Thought #4                                                             January 2009
Author: Bill Thurston

Tax Cut! What Tax Cut?

My first thought was to quote the governments definitions of "tax" or "tax cut". But we all pay some type of tax and we know that it is money we (citizens and businesses) give to our government. A tax cut is obviously a decrease in some tax.

Let's take a look at the proposed American Recovery and Reinvestment Plan (see Thought #2). Part of this plan is to get people spending again, by giving 95% of working families a $1,000 "one time tax cut".

It sounds good so let's examine this "tax cut". First of all, we have done this two other times in the last decade. If the new program is like the last two, our government is going to advance most of us $1000 against a refund on next year's taxes. OK, but we spent $1000, so where did it come from? We will give our government $1000 less of the taxes we are going to pay next year so our government will have less money to spend  because it was spent this year to stimulate the economy.

But wait! They aren't curtailing spending, they are going to introduce the largest spending bill (with the "tax cut") in our history.

How do they do this when they have no money?

Let's take a quick look at how our government gets money. We pass laws to allow our government to tax us and others around the world, so that's one way. If they had any savings or checking accounts, they would get interest but they don't seem to save very much. Other countries could give us monetary gifts but they don't. We get some money from custom duties. Oh, and then there is the Money Tree! Yes, the federal government has a Money Tree with trillions of dollars hanging from its limbs. Here is how the Money Tree works.

1. The money on the tree isn't money that exists today, it is money the citizens and their offspring will earn in the future. If we let our government pick money off of the tree, then we promise to pay it back with our future earnings.

2. So when money is picked, it becomes a loan against the citizens.

3. But the federal government can't pick money off the tree unless they get our approval. Actually they get the approval from the representatives we sent to represent us in congress.

4. Approval happens by passing a law saying they can pick, for example, $1 trillion dollars. $1 trillion represents about $9000 for every working person in the United States.

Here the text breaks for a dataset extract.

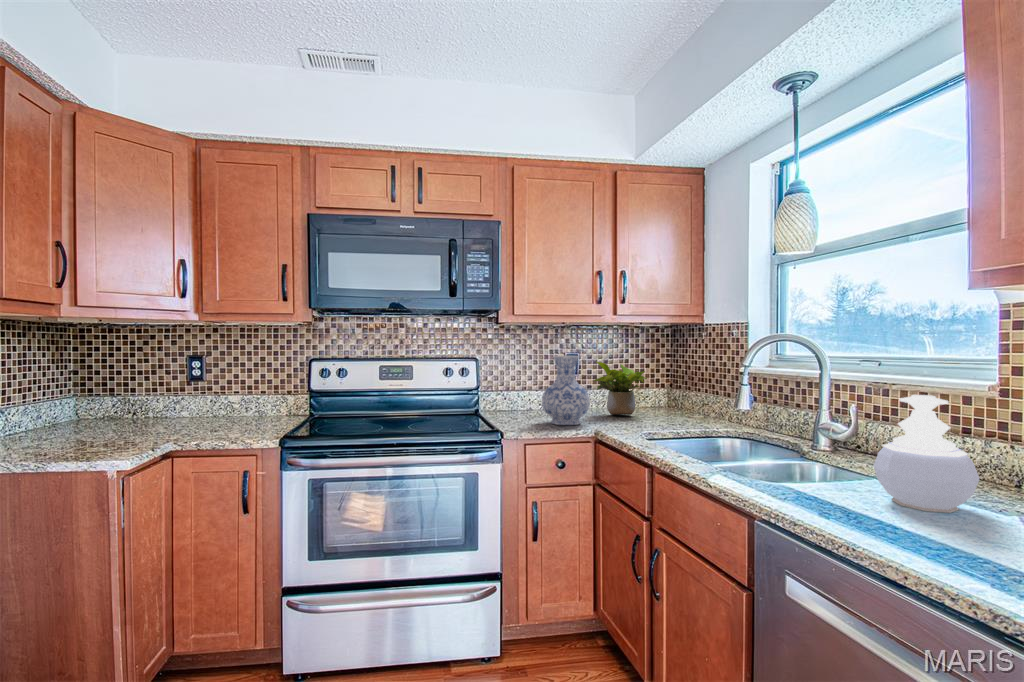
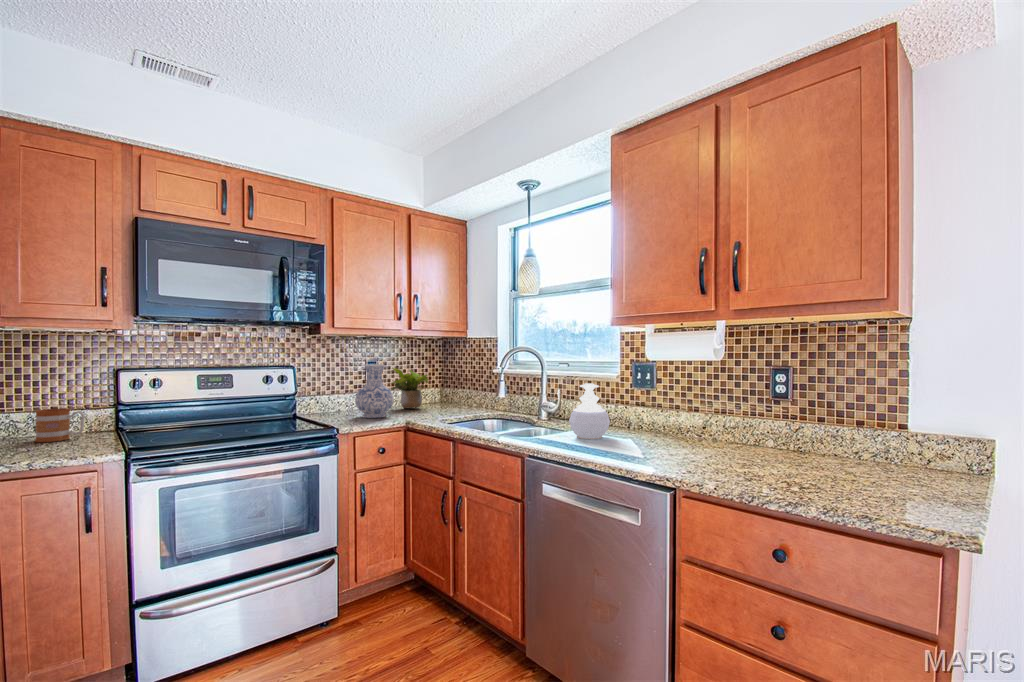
mug: none [234,392,272,425] -> present [35,408,85,442]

If the American Recovery and Reinvestment Plan is approved by the citizens (through our representatives in congress), our federal government is going to take out a loan against us and our children to the tune of $1 Trillion and then give us $300 Billion (from the $1 trillion they borrow from us) as a "tax cut" that we need to spend immediately to stimulate the economy.

Here is my point:  There is no tax cut! You can't borrow $1 trillion, give us $300 billion from the $1 trillion you borrowed and call it a tax cut. It's a LOAN that we are making to our government!  Shame on those that mislead us.

I hope The American Recovery and Reinvestment Plan will include metrics that define how the authors of the plan intend to measure its successful.  If this plan does have measurable metrics, we will evaluate them later this year.

Most importantly, and independent of this deception, it's important to all of us that this plan is successful.